Voilà plusieurs années que la société marseillaise de sondage minier Foraco attendait l’opportunité de s’implanter au Brésil, un marché protégé par les tarifs douaniers et la complexité fiscale. L’occasion s’est présentée en octobre avec la mise en vente, très confidentielle, de la société Servitec. Après quelques rapides semaines de négociation, son rachat vient d’être entériné : pour 44,4 millions de dollars (34,4 millions d’euros), moitié en cash, moitié en action, le marseillais a pris 51 % de son concurrent avec une option d’achat sur la totalité du capital sous trois ans. Créé il y a dix ans dans l’Etat de Goias, Servitec a mené son développement en échappant aux fourches Caudines de Vale, la principale société minière du pays. Cette indépendance lui a permis de croître très rapidement avec une multitude de clients étrangers. Désormais numéro deux du pays, il a réalisé l’an passé 69 millions de dollars de chiffre d’affaires avec un millier de salariés. « Le retard technique du secteur, la levée prévisible du protectionnisme avec l’élection d’une présidente qui fut ministre des Mines et l’extrême richesse du sous-sol, y compris en terres rares, laissnent présager des marges de progression à deux chiffres avec une perspective de leadership », explique le président de Foraco, Daniel Simoncini. Servitec fournira 86 nouvelles plates-formes de forage au marseillais portant son parc à 283 sondeuses. « Cette nouvelle acquisition nous ménage aussi un accès privilégié à une région où se concentre le quart des investissements mondiaux d’exploration », poursuit le président.

Croissance insolente

L’opération brésilienne suit de près celle d’Adviser, qui opère au Chili, en Argentine, au Mexique et au Pérou, où il déploie déjà des services à haute valeur ajoutée comme la géotechnique, le forage de monitoring ou le prélèvement d’échantillons, les spécialités de niche du groupe marseillais. « Cette présence renforcée en Amérique du Sud va faciliter les transferts de savoir-faire », indique le président.

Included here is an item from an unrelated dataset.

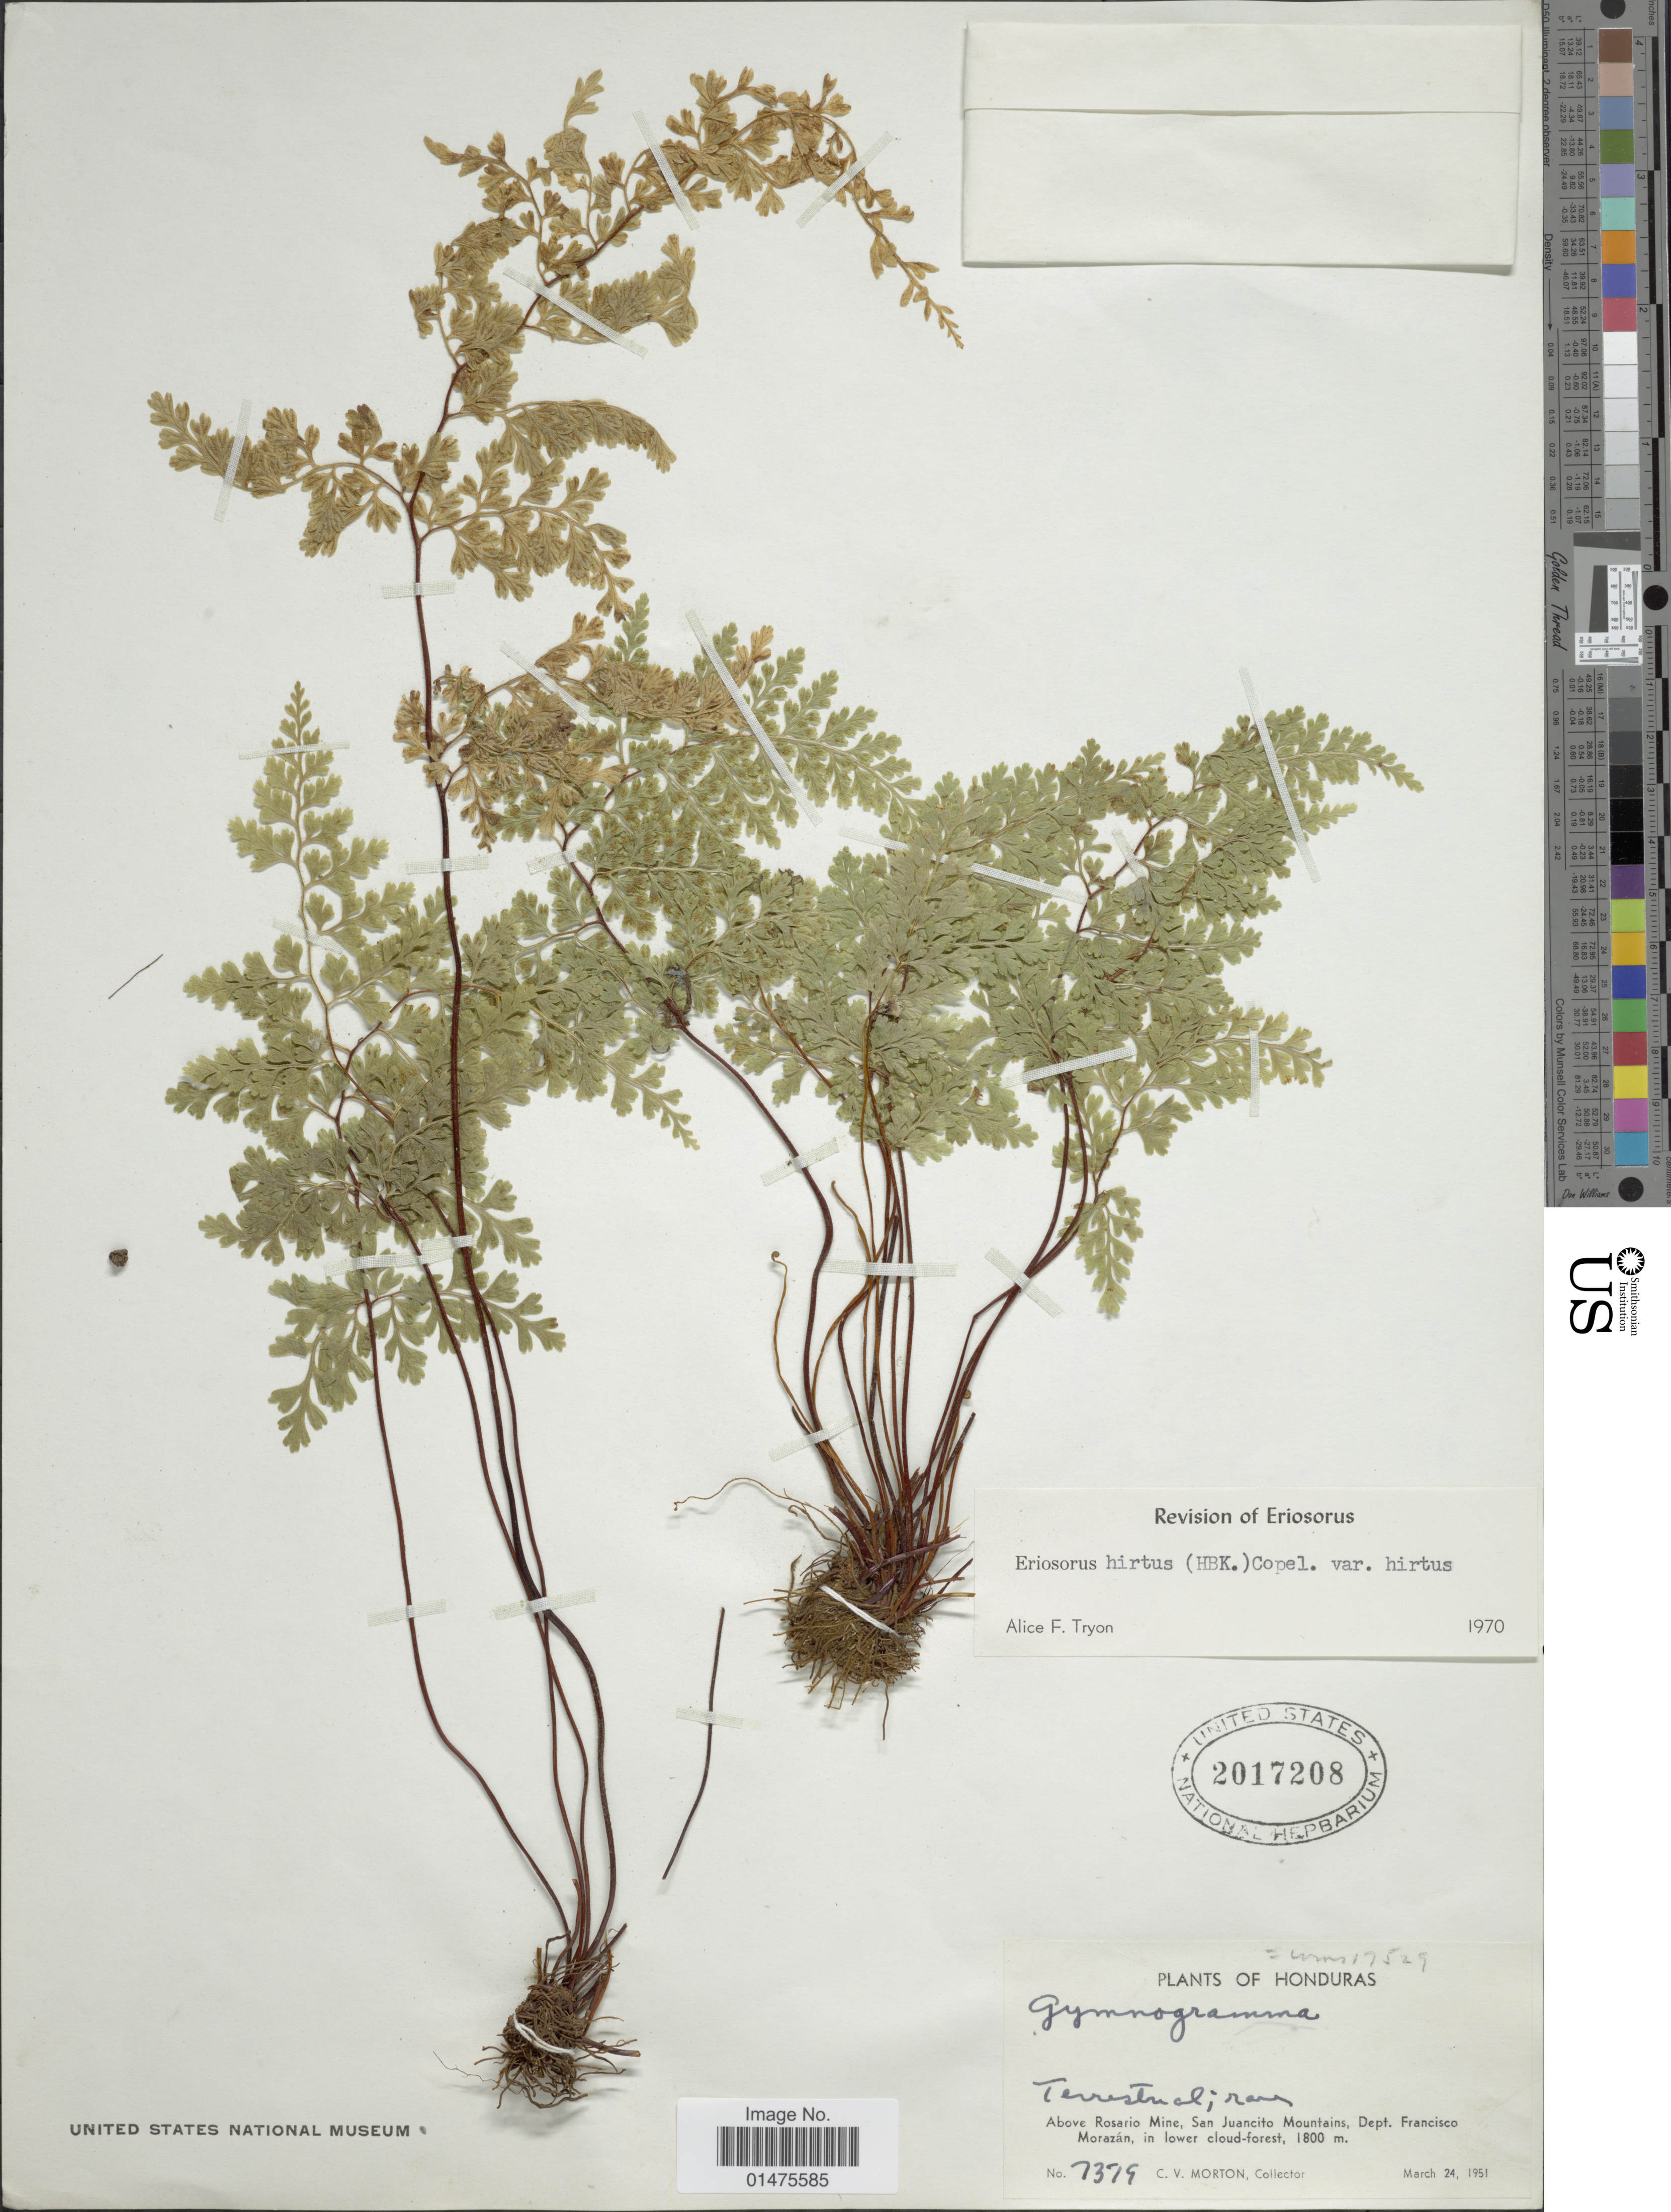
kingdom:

Le marseillais dispose d’autres atouts : sa taille intermédiaire (le numéro un du secteur compte 1.250 machines, le numéro deux 730) qui permet une relative flexibilité et un taux d’occupation élevé de sa flotte de machines (plus de 60 %). Ensuite, une offre multiservice qui lui permet d’être présent dès l’origine des chantiers de construction de mines, notamment pour l’extraction de l’or, qui occupe 42 % de son activité. En 2011, son entreprise a réalisé 301 millions de dollars de chiffre d’affaires et dégagé un résultat net de 69,4 millions de dollars. Présent dans 23 pays, le groupe connaît une croissance insolente (+ 50 % l’an passé) depuis la décision de ses dirigeants de valoriser l’expérience acquise dans le forage et le captage d’eau dans le secteur minier, « plus important, plus international et plus rémunérateur », selon Daniel Simoncini, qui appuie sa croissance organique à l’aide d’acquisitions ciblées. Son carnet de commandes lui donne raison : il est passé en un an de 289 à 418 millions de dollars.